_Task details_
The material below includes pictures; leave them out and return only the lines between the line containing "Ihre Spezialisten für" and the line containing "dos nossos clientes.", inclusive, word for word.

----

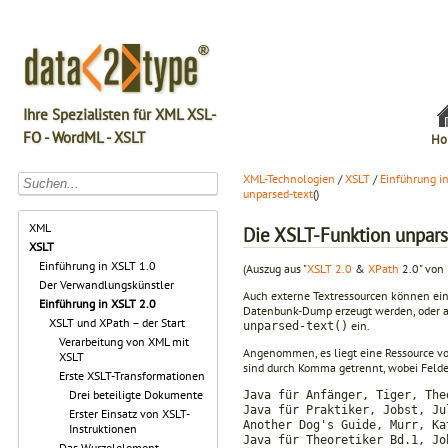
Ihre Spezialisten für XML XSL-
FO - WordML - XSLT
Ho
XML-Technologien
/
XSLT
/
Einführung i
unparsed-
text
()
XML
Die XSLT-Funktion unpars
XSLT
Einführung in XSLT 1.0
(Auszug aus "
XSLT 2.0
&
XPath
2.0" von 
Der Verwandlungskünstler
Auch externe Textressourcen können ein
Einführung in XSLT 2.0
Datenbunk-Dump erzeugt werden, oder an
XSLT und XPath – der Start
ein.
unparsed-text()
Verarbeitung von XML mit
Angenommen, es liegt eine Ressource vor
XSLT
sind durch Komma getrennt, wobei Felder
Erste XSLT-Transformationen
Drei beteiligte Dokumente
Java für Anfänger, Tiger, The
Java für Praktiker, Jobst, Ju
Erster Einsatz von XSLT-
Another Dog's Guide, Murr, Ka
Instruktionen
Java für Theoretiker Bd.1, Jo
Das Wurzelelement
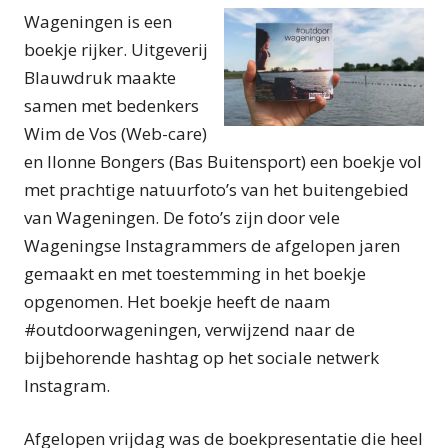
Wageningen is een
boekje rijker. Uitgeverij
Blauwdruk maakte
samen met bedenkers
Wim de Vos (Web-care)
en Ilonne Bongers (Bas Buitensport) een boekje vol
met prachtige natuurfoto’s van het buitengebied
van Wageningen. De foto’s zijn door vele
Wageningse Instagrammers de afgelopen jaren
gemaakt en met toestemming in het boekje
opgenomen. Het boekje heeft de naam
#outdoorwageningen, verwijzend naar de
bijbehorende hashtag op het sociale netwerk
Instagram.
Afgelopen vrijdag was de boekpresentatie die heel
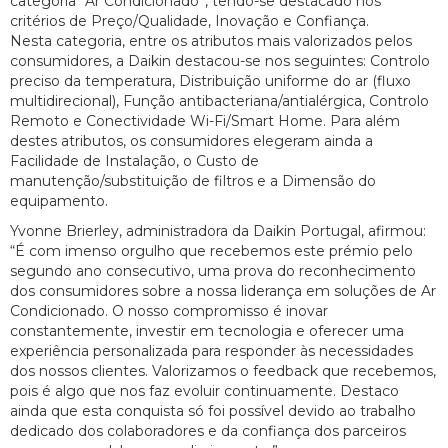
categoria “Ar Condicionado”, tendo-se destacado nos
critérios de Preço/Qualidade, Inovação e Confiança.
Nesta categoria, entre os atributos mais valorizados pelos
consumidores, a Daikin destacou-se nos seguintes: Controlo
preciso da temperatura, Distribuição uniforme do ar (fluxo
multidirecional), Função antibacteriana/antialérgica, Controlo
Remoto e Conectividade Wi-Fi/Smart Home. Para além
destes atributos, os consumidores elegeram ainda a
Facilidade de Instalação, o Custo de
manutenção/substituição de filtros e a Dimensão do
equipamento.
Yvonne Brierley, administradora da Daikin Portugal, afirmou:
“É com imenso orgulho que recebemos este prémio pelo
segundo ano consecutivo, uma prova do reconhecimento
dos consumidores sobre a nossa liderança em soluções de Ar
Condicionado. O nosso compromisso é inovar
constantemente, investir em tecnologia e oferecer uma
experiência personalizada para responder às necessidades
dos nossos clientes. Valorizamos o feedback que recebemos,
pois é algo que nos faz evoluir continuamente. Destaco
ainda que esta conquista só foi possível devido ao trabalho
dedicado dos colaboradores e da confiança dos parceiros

----

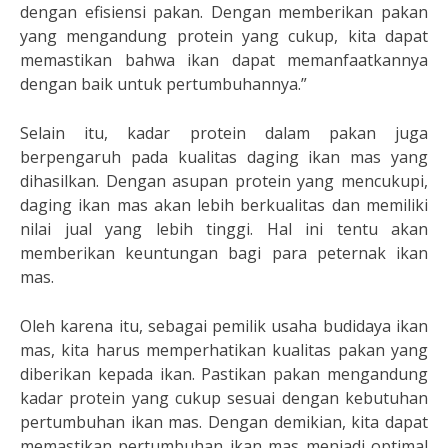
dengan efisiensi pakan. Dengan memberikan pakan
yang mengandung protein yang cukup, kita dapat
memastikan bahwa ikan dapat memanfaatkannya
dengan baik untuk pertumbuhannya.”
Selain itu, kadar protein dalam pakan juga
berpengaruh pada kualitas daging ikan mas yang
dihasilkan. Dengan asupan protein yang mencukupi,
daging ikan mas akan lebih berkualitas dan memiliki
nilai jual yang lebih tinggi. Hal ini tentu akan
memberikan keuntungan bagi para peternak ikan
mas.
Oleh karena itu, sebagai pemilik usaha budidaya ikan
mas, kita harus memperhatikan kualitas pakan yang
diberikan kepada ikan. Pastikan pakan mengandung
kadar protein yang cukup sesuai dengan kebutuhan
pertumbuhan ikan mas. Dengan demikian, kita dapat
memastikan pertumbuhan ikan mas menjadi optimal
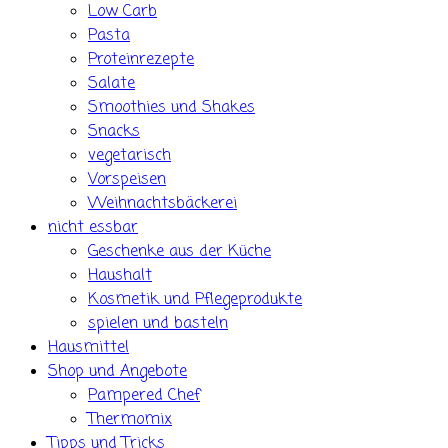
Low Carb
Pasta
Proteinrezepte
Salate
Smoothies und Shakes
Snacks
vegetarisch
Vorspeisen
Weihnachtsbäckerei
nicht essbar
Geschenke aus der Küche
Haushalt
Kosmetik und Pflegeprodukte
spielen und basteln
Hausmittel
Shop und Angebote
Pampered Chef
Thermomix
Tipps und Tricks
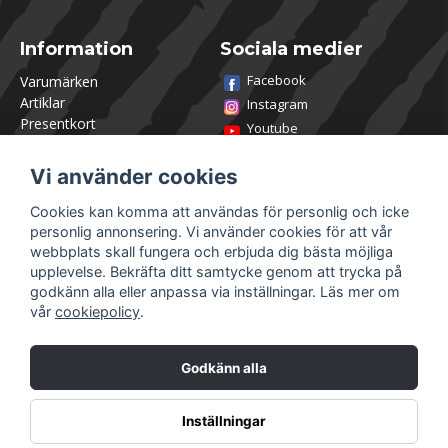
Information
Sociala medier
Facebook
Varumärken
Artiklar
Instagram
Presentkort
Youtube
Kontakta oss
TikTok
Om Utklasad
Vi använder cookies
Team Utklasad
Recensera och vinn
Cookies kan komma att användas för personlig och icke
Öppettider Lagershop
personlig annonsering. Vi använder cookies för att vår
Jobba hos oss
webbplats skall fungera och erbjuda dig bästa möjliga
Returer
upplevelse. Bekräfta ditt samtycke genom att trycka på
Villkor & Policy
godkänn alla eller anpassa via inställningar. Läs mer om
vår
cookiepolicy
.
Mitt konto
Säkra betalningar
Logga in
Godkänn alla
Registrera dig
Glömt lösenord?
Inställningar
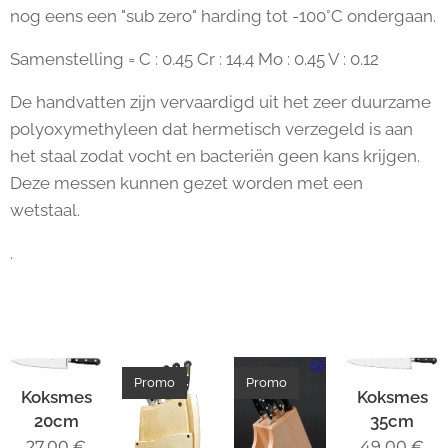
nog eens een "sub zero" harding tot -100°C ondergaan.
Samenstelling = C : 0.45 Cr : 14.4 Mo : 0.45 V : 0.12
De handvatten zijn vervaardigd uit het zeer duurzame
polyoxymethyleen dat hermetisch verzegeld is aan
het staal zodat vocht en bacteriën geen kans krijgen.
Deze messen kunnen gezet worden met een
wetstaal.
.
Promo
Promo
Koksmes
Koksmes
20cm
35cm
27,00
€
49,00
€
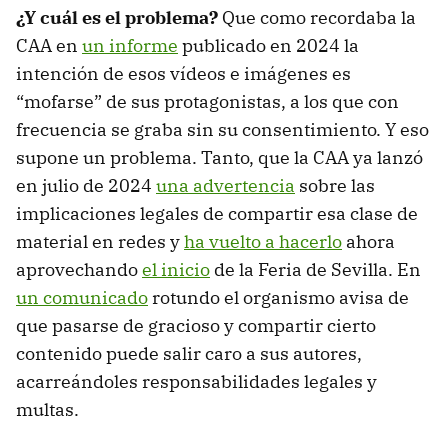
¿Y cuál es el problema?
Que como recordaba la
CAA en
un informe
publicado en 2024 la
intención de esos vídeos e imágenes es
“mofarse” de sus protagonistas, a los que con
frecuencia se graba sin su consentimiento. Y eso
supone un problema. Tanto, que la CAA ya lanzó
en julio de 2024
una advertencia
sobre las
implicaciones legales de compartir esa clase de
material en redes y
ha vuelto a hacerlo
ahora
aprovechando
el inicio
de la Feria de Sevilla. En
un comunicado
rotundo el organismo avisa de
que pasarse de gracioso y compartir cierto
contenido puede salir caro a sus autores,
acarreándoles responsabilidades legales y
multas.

----

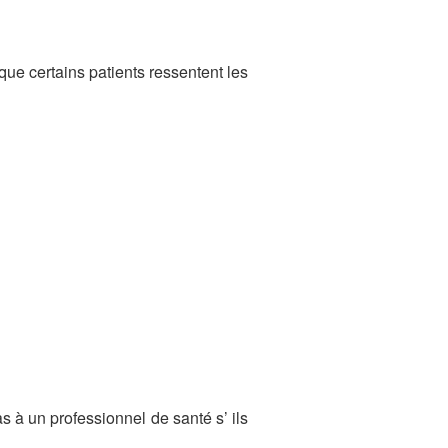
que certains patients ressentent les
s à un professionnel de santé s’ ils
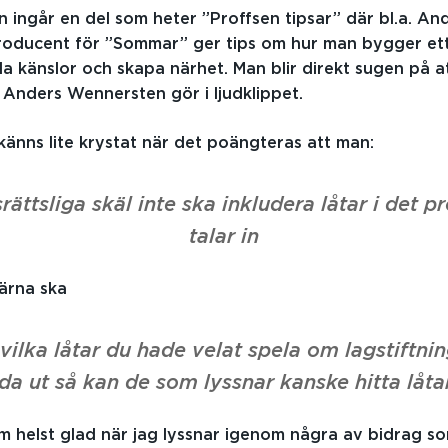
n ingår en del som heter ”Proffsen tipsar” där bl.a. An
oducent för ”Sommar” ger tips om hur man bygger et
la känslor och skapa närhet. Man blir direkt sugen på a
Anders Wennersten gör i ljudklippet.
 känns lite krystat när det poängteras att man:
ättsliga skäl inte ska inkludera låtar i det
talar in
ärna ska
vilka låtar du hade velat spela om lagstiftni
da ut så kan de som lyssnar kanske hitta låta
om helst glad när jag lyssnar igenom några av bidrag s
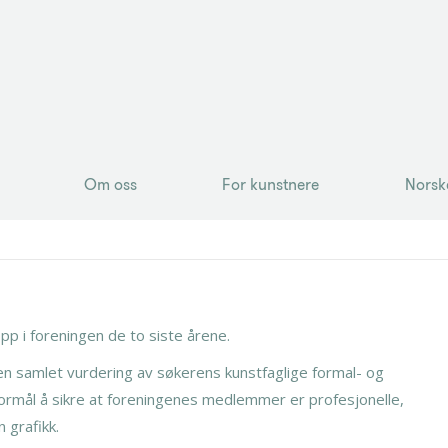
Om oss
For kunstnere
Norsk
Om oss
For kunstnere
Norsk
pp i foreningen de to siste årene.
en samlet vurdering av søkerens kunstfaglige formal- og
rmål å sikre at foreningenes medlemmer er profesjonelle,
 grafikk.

----

_Exercise output_
Ihre Spezialisten für XML XSL-
FO - WordML - XSLT
Ho
XML-Technologien
/
XSLT
/
Einführung i
unparsed-
text
()
XML
Die XSLT-Funktion unpars
XSLT
Einführung in XSLT 1.0
(Auszug aus "
XSLT 2.0
&
XPath
2.0" von 
Der Verwandlungskünstler
Auch externe Textressourcen können ein
Einführung in XSLT 2.0
Datenbunk-Dump erzeugt werden, oder an
XSLT und XPath – der Start
ein.
unparsed-text()
Verarbeitung von XML mit
Angenommen, es liegt eine Ressource vor
XSLT
sind durch Komma getrennt, wobei Felder
Erste XSLT-Transformationen
Drei beteiligte Dokumente
Java für Anfänger, Tiger, The
Java für Praktiker, Jobst, Ju
Erster Einsatz von XSLT-
Another Dog's Guide, Murr, Ka
Instruktionen
Java für Theoretiker Bd.1, Jo
Das Wurzelelement
Wageningen is een
boekje rijker. Uitgeverij
Blauwdruk maakte
samen met bedenkers
Wim de Vos (Web-care)
en Ilonne Bongers (Bas Buitensport) een boekje vol
met prachtige natuurfoto’s van het buitengebied
van Wageningen. De foto’s zijn door vele
Wageningse Instagrammers de afgelopen jaren
gemaakt en met toestemming in het boekje
opgenomen. Het boekje heeft de naam
#outdoorwageningen, verwijzend naar de
bijbehorende hashtag op het sociale netwerk
Instagram.
Afgelopen vrijdag was de boekpresentatie die heel
categoria “Ar Condicionado”, tendo-se destacado nos
critérios de Preço/Qualidade, Inovação e Confiança.
Nesta categoria, entre os atributos mais valorizados pelos
consumidores, a Daikin destacou-se nos seguintes: Controlo
preciso da temperatura, Distribuição uniforme do ar (fluxo
multidirecional), Função antibacteriana/antialérgica, Controlo
Remoto e Conectividade Wi-Fi/Smart Home. Para além
destes atributos, os consumidores elegeram ainda a
Facilidade de Instalação, o Custo de
manutenção/substituição de filtros e a Dimensão do
equipamento.
Yvonne Brierley, administradora da Daikin Portugal, afirmou:
“É com imenso orgulho que recebemos este prémio pelo
segundo ano consecutivo, uma prova do reconhecimento
dos consumidores sobre a nossa liderança em soluções de Ar
Condicionado. O nosso compromisso é inovar
constantemente, investir em tecnologia e oferecer uma
experiência personalizada para responder às necessidades
dos nossos clientes. Valorizamos o feedback que recebemos,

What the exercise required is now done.